**** SUPPLIED PASSAGE
Samsung Crippling the Note 7 in Australia

Please stop putting on "media hype" since Samsung has openly admitted to the issue and said the bad media has been deserved. This arguing is getting old when we have it from the horses mouth. Before they said anything I get the speculation but it seems you're just in complete denial even though Samsung has openly admitted on numerous / countless occasions that it is flawed, they messed up, and it is 100% on them for the blame. Hence why they said they want to fix it with the next phones.

So you're welcome to your opinion and it is your choice if you don't want to accept the answer but please stop spreading misinformation of "it isn't flawed" when the people who own/made the product have said otherwise a bunch.

I guess you're missing the point. Samsung HAS to say that the product is flawed to avoid more of a PR and litigation nightmare. If they simply recalled the product saying, "well, we don't know why people are having a problem, but I guess we need to have everyone return it", it's not going to go over well. They cannot find the problem. Therefore, they cannot knowingly say the product is flawed. But, to appease the media, they have to fall on the sword. They cannot argue with the media and say that the product is perfect -- they will lose. Therefore, they're doing what they have to do, and while internally, I suspect that they don't believe there is much wrong, this is the cost of doing business.
 
I guess you're missing the point. Samsung HAS to say that the product is flawed to avoid more of a PR and litigation nightmare. If they simply recalled the product saying, "well, we don't know why people are having a problem, but I guess we need to have everyone return it", it's not going to go over well. They cannot find the problem. Therefore, they cannot knowingly say the product is flawed. But, to appease the media, they have to fall on the sword. They cannot argue with the media and say that the product is perfect -- they will lose. Therefore, they're doing what they have to do, and while internally, I suspect that they don't believe there is much wrong, this is the cost of doing business.

lol, so much of this rests on a foundation that assumes too much about the situation.

1. We don't know what Samsung knows and what they don't know. We only know what they've publicly stated - and everyone has to assume that the company knows more information than they are going to release. The public is not entitled to any inside baseball.
********
**** MATERIAL SHOWN
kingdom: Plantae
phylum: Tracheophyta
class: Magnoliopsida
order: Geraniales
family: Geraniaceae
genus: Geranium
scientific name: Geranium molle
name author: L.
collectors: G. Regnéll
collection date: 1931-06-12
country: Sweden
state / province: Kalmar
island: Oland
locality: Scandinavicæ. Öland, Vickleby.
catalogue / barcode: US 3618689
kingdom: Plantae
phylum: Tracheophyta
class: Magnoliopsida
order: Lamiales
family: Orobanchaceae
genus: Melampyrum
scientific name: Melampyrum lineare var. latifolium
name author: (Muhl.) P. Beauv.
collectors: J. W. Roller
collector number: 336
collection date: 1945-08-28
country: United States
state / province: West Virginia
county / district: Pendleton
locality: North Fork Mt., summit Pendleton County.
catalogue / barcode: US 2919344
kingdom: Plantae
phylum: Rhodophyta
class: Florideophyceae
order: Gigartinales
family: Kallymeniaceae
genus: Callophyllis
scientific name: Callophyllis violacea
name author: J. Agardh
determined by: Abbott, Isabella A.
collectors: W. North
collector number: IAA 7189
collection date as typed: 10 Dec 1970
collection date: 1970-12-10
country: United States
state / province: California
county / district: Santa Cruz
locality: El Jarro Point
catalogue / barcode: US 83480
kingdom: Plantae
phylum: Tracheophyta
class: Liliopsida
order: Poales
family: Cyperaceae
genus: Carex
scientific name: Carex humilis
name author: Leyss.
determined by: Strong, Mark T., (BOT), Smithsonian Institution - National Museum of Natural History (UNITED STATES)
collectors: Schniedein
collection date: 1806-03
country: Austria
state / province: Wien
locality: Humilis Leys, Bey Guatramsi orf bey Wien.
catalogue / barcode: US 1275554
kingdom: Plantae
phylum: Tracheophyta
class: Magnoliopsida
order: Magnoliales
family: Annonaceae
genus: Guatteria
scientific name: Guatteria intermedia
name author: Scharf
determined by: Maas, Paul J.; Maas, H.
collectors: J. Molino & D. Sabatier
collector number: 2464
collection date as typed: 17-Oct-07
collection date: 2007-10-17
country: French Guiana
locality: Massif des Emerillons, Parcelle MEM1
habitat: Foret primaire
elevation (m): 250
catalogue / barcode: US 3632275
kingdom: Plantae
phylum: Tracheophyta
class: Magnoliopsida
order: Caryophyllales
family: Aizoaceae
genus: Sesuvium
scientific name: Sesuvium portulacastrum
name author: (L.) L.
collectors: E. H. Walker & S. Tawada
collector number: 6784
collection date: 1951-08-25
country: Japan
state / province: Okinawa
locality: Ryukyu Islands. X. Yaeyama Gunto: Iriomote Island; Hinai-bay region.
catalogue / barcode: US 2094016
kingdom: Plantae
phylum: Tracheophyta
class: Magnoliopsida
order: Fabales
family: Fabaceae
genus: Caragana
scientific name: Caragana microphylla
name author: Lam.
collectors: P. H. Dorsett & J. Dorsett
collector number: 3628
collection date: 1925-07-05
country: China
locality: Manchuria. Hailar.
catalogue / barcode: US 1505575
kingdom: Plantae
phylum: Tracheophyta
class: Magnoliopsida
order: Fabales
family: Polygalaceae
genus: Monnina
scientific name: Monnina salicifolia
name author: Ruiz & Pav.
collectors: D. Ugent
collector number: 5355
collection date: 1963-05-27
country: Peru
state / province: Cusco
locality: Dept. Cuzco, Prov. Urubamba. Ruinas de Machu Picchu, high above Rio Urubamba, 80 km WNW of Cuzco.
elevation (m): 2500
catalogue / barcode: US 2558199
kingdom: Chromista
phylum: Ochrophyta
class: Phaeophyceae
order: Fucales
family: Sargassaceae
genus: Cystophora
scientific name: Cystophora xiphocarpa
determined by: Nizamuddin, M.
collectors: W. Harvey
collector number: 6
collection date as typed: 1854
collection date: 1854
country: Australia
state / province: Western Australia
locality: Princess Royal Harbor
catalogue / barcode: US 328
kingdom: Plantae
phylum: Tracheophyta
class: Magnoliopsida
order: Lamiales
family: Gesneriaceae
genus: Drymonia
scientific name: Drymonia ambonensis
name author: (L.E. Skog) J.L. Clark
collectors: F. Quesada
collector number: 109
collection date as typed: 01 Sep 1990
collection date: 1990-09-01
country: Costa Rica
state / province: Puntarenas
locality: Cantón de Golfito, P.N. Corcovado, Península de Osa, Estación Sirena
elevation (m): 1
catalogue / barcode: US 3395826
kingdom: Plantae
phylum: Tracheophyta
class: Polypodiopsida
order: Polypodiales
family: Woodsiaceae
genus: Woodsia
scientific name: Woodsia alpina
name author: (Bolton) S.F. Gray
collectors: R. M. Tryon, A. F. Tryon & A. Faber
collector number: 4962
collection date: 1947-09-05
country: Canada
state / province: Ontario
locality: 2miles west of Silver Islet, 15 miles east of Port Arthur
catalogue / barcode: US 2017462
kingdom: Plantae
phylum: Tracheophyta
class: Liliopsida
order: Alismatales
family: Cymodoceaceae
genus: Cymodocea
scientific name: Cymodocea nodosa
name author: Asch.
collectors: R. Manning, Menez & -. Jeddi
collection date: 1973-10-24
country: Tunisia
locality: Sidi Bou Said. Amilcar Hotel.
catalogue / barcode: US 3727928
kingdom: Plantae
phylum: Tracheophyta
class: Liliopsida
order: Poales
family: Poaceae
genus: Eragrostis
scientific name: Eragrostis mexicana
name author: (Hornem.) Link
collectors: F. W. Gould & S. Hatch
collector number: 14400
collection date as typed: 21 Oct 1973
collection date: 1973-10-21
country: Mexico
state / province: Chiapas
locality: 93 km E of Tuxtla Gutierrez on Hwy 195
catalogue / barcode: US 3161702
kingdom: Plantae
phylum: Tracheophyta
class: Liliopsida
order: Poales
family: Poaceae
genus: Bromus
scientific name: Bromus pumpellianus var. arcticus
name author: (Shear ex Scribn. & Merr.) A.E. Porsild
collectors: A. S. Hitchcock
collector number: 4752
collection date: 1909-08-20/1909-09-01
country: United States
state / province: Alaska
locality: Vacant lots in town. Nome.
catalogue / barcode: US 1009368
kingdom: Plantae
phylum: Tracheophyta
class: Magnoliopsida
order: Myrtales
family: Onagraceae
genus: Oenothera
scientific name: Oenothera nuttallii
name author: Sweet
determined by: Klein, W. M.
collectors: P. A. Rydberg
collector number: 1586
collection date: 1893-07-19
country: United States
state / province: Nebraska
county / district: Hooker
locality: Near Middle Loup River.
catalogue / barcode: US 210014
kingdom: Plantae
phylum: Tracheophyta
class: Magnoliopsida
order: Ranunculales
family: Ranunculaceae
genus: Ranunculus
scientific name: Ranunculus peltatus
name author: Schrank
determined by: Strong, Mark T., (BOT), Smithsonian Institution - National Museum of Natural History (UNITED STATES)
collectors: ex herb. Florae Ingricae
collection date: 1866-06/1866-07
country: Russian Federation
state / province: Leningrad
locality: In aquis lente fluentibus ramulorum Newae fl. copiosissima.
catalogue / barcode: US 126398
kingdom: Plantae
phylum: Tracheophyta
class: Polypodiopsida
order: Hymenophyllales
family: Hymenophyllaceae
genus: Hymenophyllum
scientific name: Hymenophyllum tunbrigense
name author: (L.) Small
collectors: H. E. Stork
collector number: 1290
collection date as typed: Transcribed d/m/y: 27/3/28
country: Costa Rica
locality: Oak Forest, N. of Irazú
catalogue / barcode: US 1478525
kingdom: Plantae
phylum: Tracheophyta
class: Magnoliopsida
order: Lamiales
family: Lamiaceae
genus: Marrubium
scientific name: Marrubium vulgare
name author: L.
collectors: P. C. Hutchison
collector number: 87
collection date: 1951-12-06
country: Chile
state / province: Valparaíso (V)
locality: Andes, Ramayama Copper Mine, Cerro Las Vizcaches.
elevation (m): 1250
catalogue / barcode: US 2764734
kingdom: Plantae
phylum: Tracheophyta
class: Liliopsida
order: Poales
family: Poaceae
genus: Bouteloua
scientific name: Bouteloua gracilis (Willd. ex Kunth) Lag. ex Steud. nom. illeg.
********
» **REQUIRED WORK**
Write out the Note 7 discussion word for word, starting at "lol, so much" and ending at "any inside baseball.".

» **OUTPUT OF THE TASK**
lol, so much of this rests on a foundation that assumes too much about the situation.

1. We don't know what Samsung knows and what they don't know. We only know what they've publicly stated - and everyone has to assume that the company knows more information than they are going to release. The public is not entitled to any inside baseball.